» REQUIRED TASK 1: According to the publishing news roundup, how many online book retailers does the Independent Online Booksellers Association represent?
## Begin TEXT SECTION
Target will begin selling Amazon's Kindle electronic book
reader next Sunday at stores across the U.S. after it was test-marketed
in selected stores in Minnesota and Florida during April. AFP reported that "Target is the first
brick-and-mortar retailer to carry the Kindle, which Amazon has
previously sold only through its website."
"Response to Kindle
has been overwhelmingly positive," Target senior v-p Mark Schindele
observed.
---
The Independent Online Booksellers Association is protesting Amazon's "price parity policy" that requires booksellers on its site not to sell books for less elsewhere, the Bookseller reported.
In letters to government authorities in the U.K., France, Germany and the EU, the association, which represents 250 online book retailers, called the policy an "anti‐competitive measure by the dominant online marketplace for new and used books designed to undermine smaller competitor websites and even independent booksellers’ own websites." The association pointed out that costs for booksellers who sell on Amazon are higher than costs when selling from their own sites or others' sites.
---
In a front-page article today, the Wall Street Journal examined digital self-publishing, calling it "a technological disruption that's loosening traditional publishers' grip on the book market--and giving new power to technology companies like Amazon to shape which books and authors succeed."
The growth and low prices of many e-books as well as 70% royalty rates on many self-published authors' books on the Kindle and iPad are key parts of this development.
"It's a threat to publishers' control over authors," Richard Nash, formerly of Soft Skull Press and now head of Cursor Inc., told the paper. "It shows best-selling authors that there are alternatives--they can hire their own publicist, their own online marketing specialist, a freelance editor, and a distribution service."
---
No. 1 list of the day: the New Yorker's "20 Under 40" list, comprised of 20 writers under age 40 "worth watching," consist of "10 women and 10 men, satirists and modernists, from Miami and Ethiopia and Peru and Chicago," the New York Times wrote.
New Yorker editor David Remnick told the Times: "If they had too much in common, it would be really boring. This is not an aesthetic grouping. The group is a group of promise, enormous promise. There are people in there that are very conventional in their narrative approach, and there are people who have a big emphasis on voice. There are people who are in some way bringing you the news from another culture."
The list will appear in Monday's issue.
---
Jonathan Karp (l.), head of Hachette's Twelve imprint, will replace David Rosenthal as publisher of Simon & Schuster, according to multiple stories--and word from S&S authors.
Rosenthal has been with S&S for more than a decade.
## End TEXT SECTION
## Begin PROVIDED RECORDS
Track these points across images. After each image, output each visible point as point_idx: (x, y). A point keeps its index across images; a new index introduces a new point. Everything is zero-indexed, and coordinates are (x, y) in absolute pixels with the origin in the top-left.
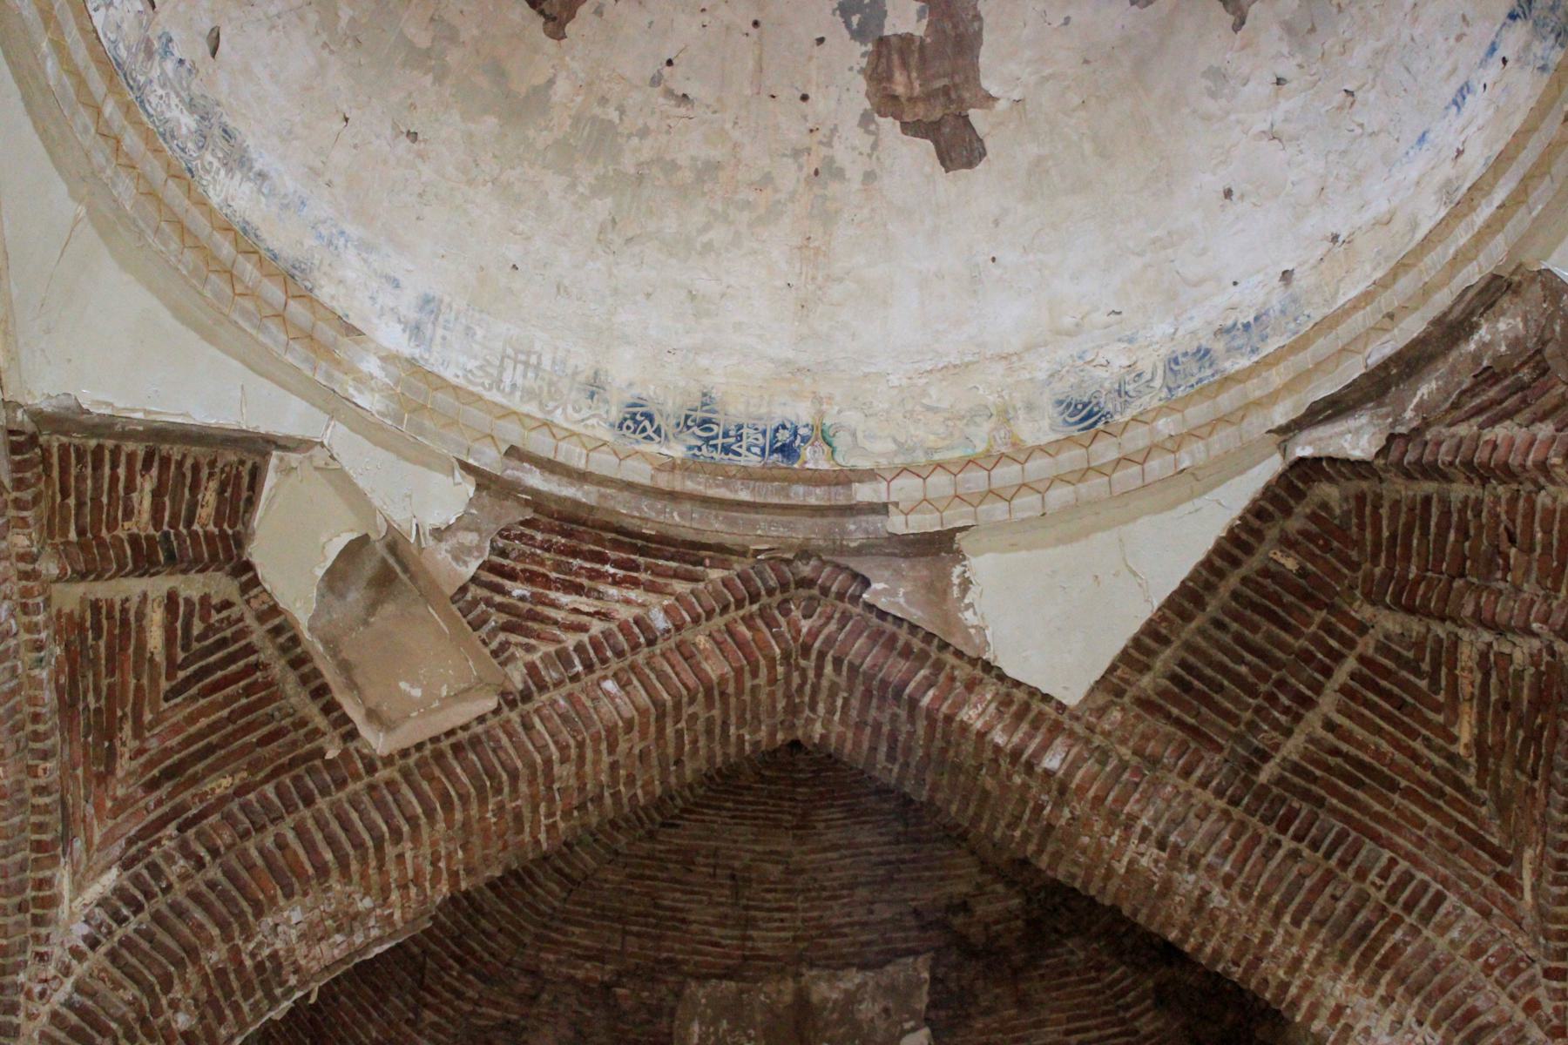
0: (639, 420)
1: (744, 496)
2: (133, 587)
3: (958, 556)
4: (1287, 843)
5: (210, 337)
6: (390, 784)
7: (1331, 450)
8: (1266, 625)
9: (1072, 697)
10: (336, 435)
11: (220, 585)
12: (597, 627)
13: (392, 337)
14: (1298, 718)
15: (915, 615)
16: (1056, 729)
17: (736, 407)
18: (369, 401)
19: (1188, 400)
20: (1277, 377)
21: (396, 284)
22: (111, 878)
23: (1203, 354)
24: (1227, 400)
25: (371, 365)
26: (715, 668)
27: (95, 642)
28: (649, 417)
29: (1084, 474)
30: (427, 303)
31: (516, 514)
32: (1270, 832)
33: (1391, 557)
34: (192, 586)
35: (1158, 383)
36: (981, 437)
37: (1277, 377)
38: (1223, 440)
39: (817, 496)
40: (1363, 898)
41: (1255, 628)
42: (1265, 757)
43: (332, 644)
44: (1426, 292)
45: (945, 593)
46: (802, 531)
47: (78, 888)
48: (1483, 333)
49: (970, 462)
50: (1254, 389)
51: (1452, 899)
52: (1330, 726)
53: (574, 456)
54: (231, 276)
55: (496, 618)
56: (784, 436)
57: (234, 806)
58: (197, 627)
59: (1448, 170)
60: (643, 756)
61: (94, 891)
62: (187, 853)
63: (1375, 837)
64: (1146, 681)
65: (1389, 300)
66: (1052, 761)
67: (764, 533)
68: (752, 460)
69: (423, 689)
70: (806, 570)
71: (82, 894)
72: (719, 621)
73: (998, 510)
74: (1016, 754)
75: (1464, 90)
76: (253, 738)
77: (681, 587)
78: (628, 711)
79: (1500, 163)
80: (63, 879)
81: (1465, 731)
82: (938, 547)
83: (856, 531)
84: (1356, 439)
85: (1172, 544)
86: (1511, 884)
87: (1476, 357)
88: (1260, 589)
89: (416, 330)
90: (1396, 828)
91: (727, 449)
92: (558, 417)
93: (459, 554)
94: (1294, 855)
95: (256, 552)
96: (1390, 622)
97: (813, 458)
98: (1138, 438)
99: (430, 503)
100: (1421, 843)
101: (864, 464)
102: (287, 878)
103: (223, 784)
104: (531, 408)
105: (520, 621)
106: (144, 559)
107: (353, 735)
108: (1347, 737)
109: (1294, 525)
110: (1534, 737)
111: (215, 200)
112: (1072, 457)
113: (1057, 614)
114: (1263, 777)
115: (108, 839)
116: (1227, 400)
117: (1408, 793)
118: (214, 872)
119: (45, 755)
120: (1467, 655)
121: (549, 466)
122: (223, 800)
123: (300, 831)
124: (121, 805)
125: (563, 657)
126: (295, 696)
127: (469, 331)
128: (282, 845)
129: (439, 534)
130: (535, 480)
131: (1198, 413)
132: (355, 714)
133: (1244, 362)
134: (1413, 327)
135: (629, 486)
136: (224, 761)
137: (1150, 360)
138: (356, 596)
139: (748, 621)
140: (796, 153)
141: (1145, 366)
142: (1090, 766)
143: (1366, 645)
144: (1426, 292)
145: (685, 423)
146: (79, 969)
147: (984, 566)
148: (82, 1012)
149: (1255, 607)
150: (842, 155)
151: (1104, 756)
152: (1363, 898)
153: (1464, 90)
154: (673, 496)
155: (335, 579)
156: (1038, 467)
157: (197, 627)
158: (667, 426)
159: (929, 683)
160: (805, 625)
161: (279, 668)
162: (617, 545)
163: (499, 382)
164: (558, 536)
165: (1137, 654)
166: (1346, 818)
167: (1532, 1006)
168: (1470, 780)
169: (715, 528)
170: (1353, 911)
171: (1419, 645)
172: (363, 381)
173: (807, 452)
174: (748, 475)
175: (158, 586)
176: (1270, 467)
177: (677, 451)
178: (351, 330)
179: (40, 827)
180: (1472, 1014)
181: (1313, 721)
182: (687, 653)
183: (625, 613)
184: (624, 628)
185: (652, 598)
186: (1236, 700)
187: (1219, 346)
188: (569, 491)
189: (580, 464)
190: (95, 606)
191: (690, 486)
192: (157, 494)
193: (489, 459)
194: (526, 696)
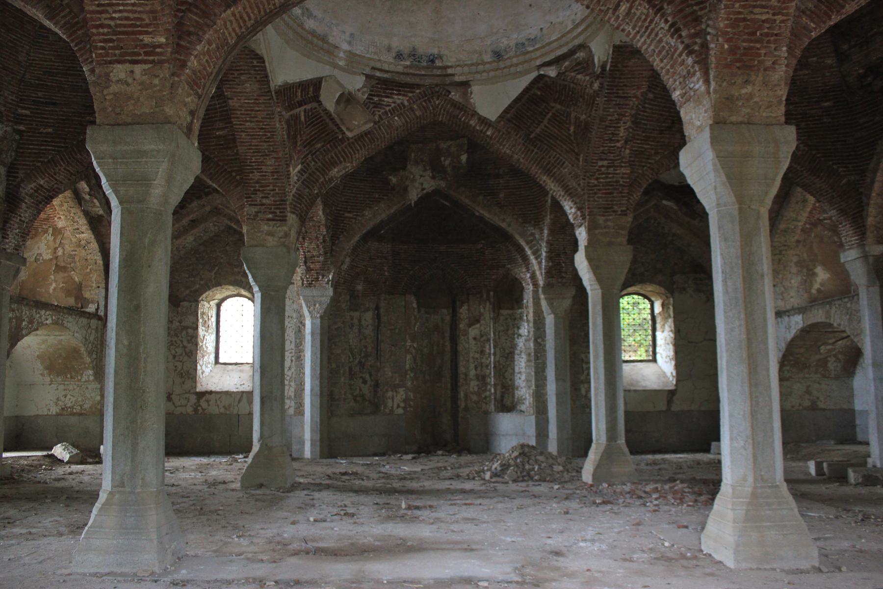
## End PROVIDED RECORDS
» REQUIRED TASK 2: List each line of the listing that contains the string "indexed".

» WRITTEN REPLY 1: 250

» WRITTEN REPLY 2:
Track these points across images. After each image, output each visible point as point_idx: (x, y). A point keeps its index across images; a new index introduces a new point. Everything is zero-indexed, and coordinates are (x, y) in absolute pixels with the origin in the top-left.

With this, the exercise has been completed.